__ASSIGNED TASK__.
Print all the entries exactly.

□ □ □

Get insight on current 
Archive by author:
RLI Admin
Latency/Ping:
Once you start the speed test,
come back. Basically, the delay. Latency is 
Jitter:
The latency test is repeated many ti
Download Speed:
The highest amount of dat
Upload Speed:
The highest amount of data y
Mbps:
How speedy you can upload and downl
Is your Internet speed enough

□ □ □

__COMPLETED TASK__.
Get insight on current 
Archive by author:
RLI Admin
Latency/Ping:
Once you start the speed test,
come back. Basically, the delay. Latency is 
Jitter:
The latency test is repeated many ti
Download Speed:
The highest amount of dat
Upload Speed:
The highest amount of data y
Mbps:
How speedy you can upload and downl
Is your Internet speed enough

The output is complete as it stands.